Johnny Mølby

Personal information
- Full name: Johnny Mølby
- Date of birth: 4 February 1969 (age 57)
- Place of birth: Kolding, Denmark
- Height: 1.76 m (5 ft 9 in)
- Position: Midfielder

Team information
- Current team: Al Ahly (assistant)

Youth career
- Kolding IF
- Vejle

Senior career*
- Years: Team / Apps / (Gls)
- 1987–1992: Vejle / 194 / (24)
- 1992: Nantes / 11 / (0)
- 1992–1993: Borussia Mönchengladbach / 16 / (0)
- 1994–1996: Mechelen / 44 / (2)
- 1996–1997: AaB / 30 / (1)
- 1997–2000: AGF / 63 / (7)
- Total:  / 382 / (34)

International career
- 1987: Denmark U17 / 6 / (3)
- 1988: Denmark U19 / 5 / (1)
- 1988: Denmark U21 / 17 / (0)
- 1989–1993: Denmark / 16 / (0)

Managerial career
- 2003–2008: Kolding FC
- 2009–2014: Horsens
- 2015–2017: Viborg
- 2019–2020: Vendsyssel
- 2023–2025: Hedensted IF
- 2025: Vejle (interim)

Medal record
Men's football
Representing Denmark
UEFA European Championship
| Winner | 1992 Sweden |  |
CONMEBOL–UEFA Cup of Champions
| Runner-up | 1993 Argentina |  |

= Johnny Mølby =

Danish football manager (born 1969)

Johnny Mølby (born 4 February 1969) is a Danish professional football manager and former player and current assistant coach of Egyptian club Al Ahly SC.

He played 16 matches for the Denmark national football team, and was a part of the team which won the Euro 1992, even though he did not play a single match at the tournament.

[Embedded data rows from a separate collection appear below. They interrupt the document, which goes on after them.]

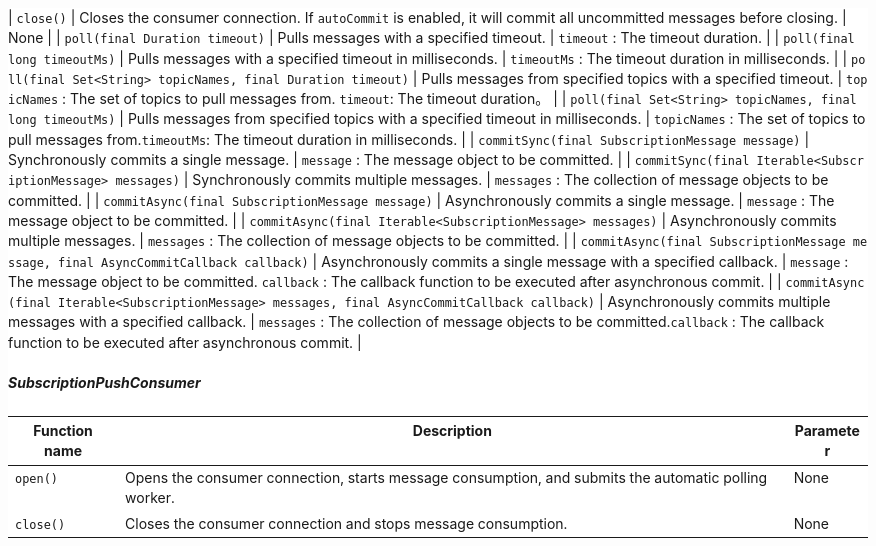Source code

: | `close()`                           | Closes the consumer connection. If `autoCommit` is enabled, it will commit all uncommitted messages before closing.           | None                                                                                                                                                                                                                                   |
| `poll(final Duration timeout)`      | Pulls messages with a specified timeout.                                                 | `timeout` : The timeout duration.                                                                                                                                                                                                |
| `poll(final long timeoutMs)`        | Pulls messages with a specified timeout in milliseconds.                                 | `timeoutMs` : The timeout duration in milliseconds.                                                                                                                                                                                            | 
| `poll(final Set<String> topicNames, final Duration timeout)` | Pulls messages from specified topics with a specified timeout.                                       | `topicNames` : The set of topics to pull messages from. `timeout`: The timeout duration。                                                                                                                                                      | 
| `poll(final Set<String> topicNames, final long timeoutMs)`   | Pulls messages from specified topics with a specified timeout in milliseconds.                               | `topicNames` : The set of topics to pull messages from.`timeoutMs`: The timeout duration in milliseconds.                                                                                                                                             | 
| `commitSync(final SubscriptionMessage message)`             | Synchronously commits a single message.                                                     | `message` : The message object to be committed.                                                                                                                                                                                | 
| `commitSync(final Iterable<SubscriptionMessage> messages)`  | Synchronously commits multiple messages.                                                      | `messages` :  The collection of message objects to be committed.                                                                                                                                                                     |
| `commitAsync(final SubscriptionMessage message)`            | Asynchronously commits a single message.                                                      | `message` : The message object to be committed.                                                                                                                                                                                |
| `commitAsync(final Iterable<SubscriptionMessage> messages)` | Asynchronously commits multiple messages.                                                      | `messages` :  The collection of message objects to be committed.                                                                                                                                                                     |
| `commitAsync(final SubscriptionMessage message, final AsyncCommitCallback callback)` | Asynchronously commits a single message with a specified callback.                                         | `message` : The message object to be committed. `callback` : The callback function to be executed after asynchronous commit.                                                                                                                |
| `commitAsync(final Iterable<SubscriptionMessage> messages, final AsyncCommitCallback callback)` | Asynchronously commits multiple messages with a specified callback.                                         | `messages` : The collection of message objects to be committed.`callback` :  The callback function to be executed after asynchronous commit.                                                                                                     |

##### SubscriptionPushConsumer

| **Function name**                          | **Description**                                                           | **Parameter**                                     |
|-------------------------------------|----------------------------------------------------------------------------------------------------|--------------------------------------------------------------------------------------------------------------------------------------------------------------------------------------|
| `open()`                            | Opens the consumer connection, starts message consumption, and submits the automatic polling worker.                                                  | None                                                                                                                                                                                   | 
| `close()`                           | Closes the consumer connection and stops message consumption.                                                                      | None                                                                                                                                                                                   |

He is a cousin of former Liverpool F.C. player Jan Mølby.

Through his career he represented a number of clubs, including Danish teams Vejle BK, Aalborg BK and AGF Aarhus, FC Nantes in France and Borussia Mönchengladbach in Germany. Following his retirement, Mølby became manager of Kolding FC after he had completed the Danish FA's Elite Coach education and obtained a DBU and UEFA A-License.

He was named the Danish U21-Talent of the Year in 1987.